Bounding boxes with keypoints:

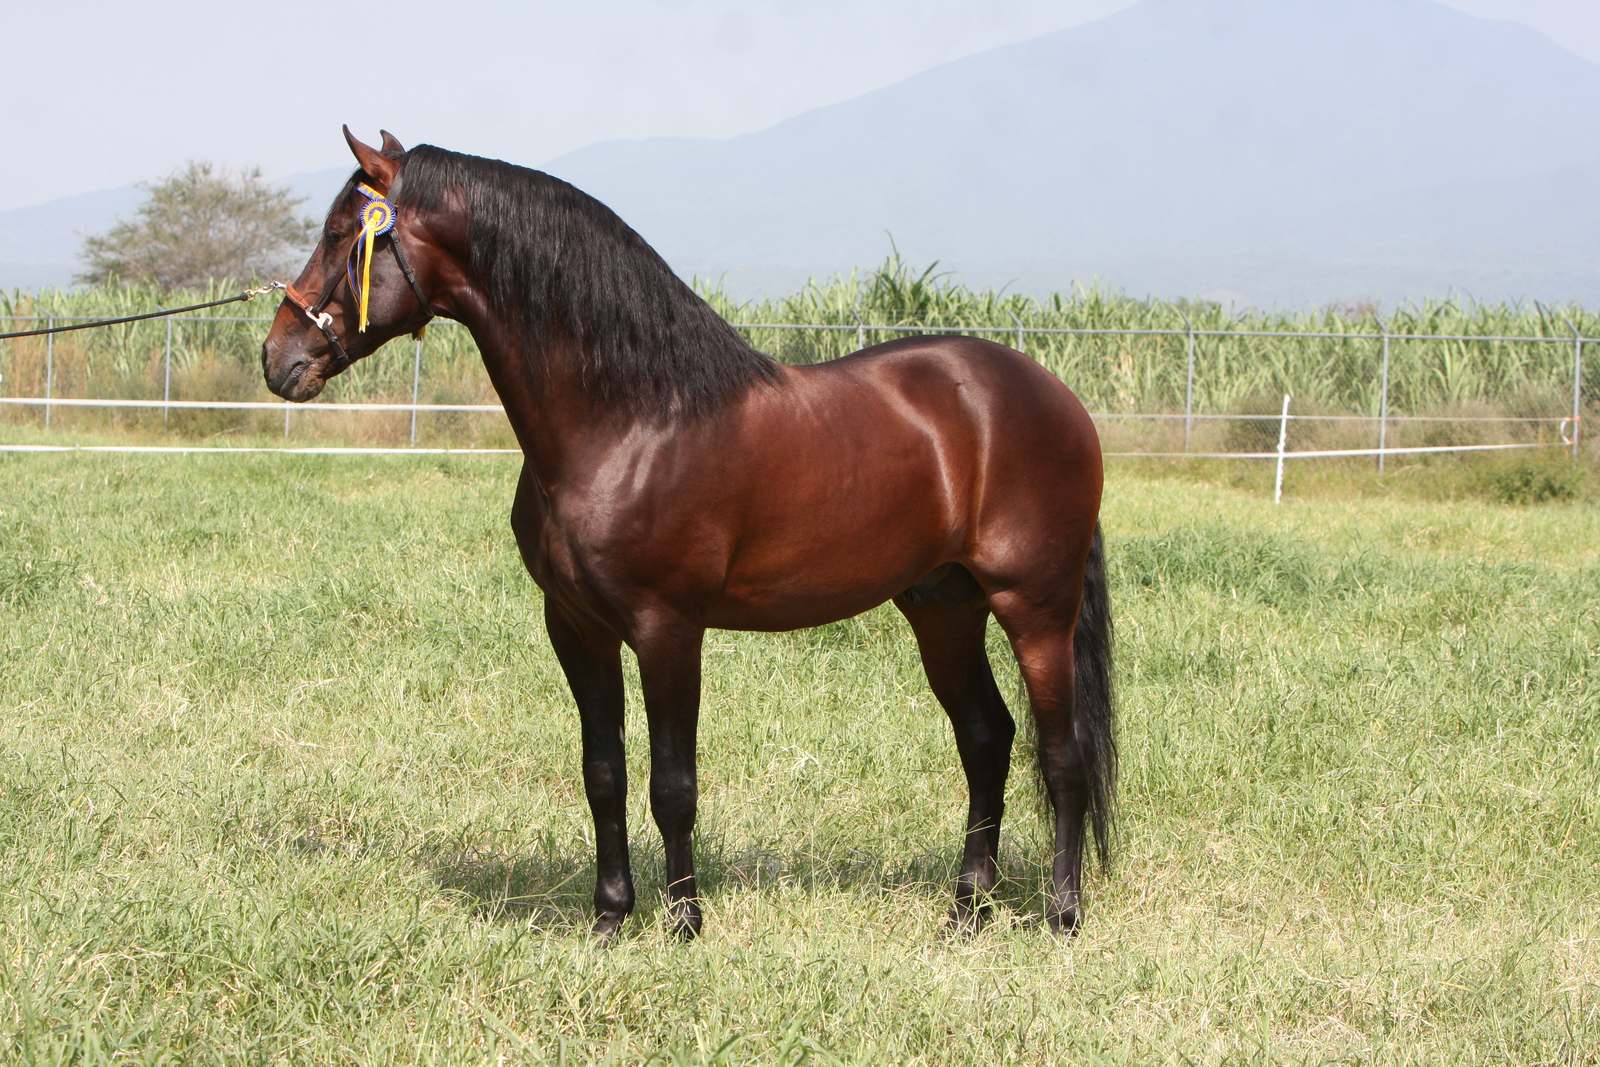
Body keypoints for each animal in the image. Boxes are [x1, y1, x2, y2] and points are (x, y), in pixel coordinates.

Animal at [261, 127, 1116, 941]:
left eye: (347, 235)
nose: (279, 358)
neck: (632, 419)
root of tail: (1054, 395)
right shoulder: (577, 625)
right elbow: (603, 773)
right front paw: (609, 916)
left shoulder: (667, 626)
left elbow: (673, 782)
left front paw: (683, 921)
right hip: (943, 607)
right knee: (987, 739)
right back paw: (967, 909)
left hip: (1035, 608)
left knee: (1062, 754)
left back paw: (1063, 914)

Action item ▸ Beginning with the line that contains "root of tail: (1054, 395)", each line of the records above through the last one must be printed word for word.

Answer area ▸
root of tail: (1054, 395)
right shoulder: (577, 625)
right elbow: (603, 773)
right front paw: (609, 916)
left shoulder: (667, 626)
left elbow: (673, 782)
left front paw: (683, 921)
right hip: (943, 607)
right knee: (987, 739)
right back paw: (967, 909)
left hip: (1035, 608)
left knee: (1062, 754)
left back paw: (1063, 914)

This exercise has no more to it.